PROBLEM TO WORK ON: Print the data once more, exactly as supplied.

DATA FOR THIS EXERCISE:
↓↓↓

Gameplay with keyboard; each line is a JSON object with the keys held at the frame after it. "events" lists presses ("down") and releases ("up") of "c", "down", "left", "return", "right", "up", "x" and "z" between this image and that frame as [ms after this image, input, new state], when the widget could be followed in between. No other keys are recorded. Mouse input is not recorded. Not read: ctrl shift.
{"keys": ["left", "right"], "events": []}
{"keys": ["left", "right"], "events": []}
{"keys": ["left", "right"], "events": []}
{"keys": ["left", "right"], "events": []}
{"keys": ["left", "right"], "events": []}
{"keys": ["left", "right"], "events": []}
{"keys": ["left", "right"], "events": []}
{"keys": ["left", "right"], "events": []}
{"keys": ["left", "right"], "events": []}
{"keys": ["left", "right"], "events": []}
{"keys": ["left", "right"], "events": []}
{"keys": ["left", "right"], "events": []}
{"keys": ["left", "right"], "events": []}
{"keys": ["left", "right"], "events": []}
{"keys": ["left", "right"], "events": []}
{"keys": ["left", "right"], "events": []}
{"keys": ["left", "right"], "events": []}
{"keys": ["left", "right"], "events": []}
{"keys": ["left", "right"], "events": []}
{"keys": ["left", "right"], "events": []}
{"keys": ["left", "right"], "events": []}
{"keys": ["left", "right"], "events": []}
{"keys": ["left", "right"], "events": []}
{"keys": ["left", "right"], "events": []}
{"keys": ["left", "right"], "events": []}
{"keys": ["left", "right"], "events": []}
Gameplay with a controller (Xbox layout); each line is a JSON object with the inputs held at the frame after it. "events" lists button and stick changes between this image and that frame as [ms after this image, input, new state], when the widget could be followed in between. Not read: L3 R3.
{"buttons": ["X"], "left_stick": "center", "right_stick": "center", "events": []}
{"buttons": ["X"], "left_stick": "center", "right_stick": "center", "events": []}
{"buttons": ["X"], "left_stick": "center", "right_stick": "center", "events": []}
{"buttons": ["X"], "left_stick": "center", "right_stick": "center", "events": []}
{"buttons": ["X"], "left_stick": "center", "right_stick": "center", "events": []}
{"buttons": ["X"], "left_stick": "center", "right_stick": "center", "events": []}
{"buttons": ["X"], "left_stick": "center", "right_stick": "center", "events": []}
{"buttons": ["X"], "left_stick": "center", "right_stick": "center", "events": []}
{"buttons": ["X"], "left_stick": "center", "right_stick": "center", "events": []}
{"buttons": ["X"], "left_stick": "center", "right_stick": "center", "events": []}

↑↑↑

TASK SOLUTION:
Gameplay with keyboard; each line is a JSON object with the keys held at the frame after it. "events" lists presses ("down") and releases ("up") of "c", "down", "left", "return", "right", "up", "x" and "z" between this image and that frame as [ms after this image, input, new state], when the widget could be followed in between. No other keys are recorded. Mouse input is not recorded. Not read: ctrl shift.
{"keys": ["left", "right"], "events": []}
{"keys": ["left", "right"], "events": []}
{"keys": ["left", "right"], "events": []}
{"keys": ["left", "right"], "events": []}
{"keys": ["left", "right"], "events": []}
{"keys": ["left", "right"], "events": []}
{"keys": ["left", "right"], "events": []}
{"keys": ["left", "right"], "events": []}
{"keys": ["left", "right"], "events": []}
{"keys": ["left", "right"], "events": []}
{"keys": ["left", "right"], "events": []}
{"keys": ["left", "right"], "events": []}
{"keys": ["left", "right"], "events": []}
{"keys": ["left", "right"], "events": []}
{"keys": ["left", "right"], "events": []}
{"keys": ["left", "right"], "events": []}
{"keys": ["left", "right"], "events": []}
{"keys": ["left", "right"], "events": []}
{"keys": ["left", "right"], "events": []}
{"keys": ["left", "right"], "events": []}
{"keys": ["left", "right"], "events": []}
{"keys": ["left", "right"], "events": []}
{"keys": ["left", "right"], "events": []}
{"keys": ["left", "right"], "events": []}
{"keys": ["left", "right"], "events": []}
{"keys": ["left", "right"], "events": []}
Gameplay with a controller (Xbox layout); each line is a JSON object with the inputs held at the frame after it. "events" lists button and stick changes between this image and that frame as [ms after this image, input, new state], when the widget could be followed in between. Not read: L3 R3.
{"buttons": ["X"], "left_stick": "center", "right_stick": "center", "events": []}
{"buttons": ["X"], "left_stick": "center", "right_stick": "center", "events": []}
{"buttons": ["X"], "left_stick": "center", "right_stick": "center", "events": []}
{"buttons": ["X"], "left_stick": "center", "right_stick": "center", "events": []}
{"buttons": ["X"], "left_stick": "center", "right_stick": "center", "events": []}
{"buttons": ["X"], "left_stick": "center", "right_stick": "center", "events": []}
{"buttons": ["X"], "left_stick": "center", "right_stick": "center", "events": []}
{"buttons": ["X"], "left_stick": "center", "right_stick": "center", "events": []}
{"buttons": ["X"], "left_stick": "center", "right_stick": "center", "events": []}
{"buttons": ["X"], "left_stick": "center", "right_stick": "center", "events": []}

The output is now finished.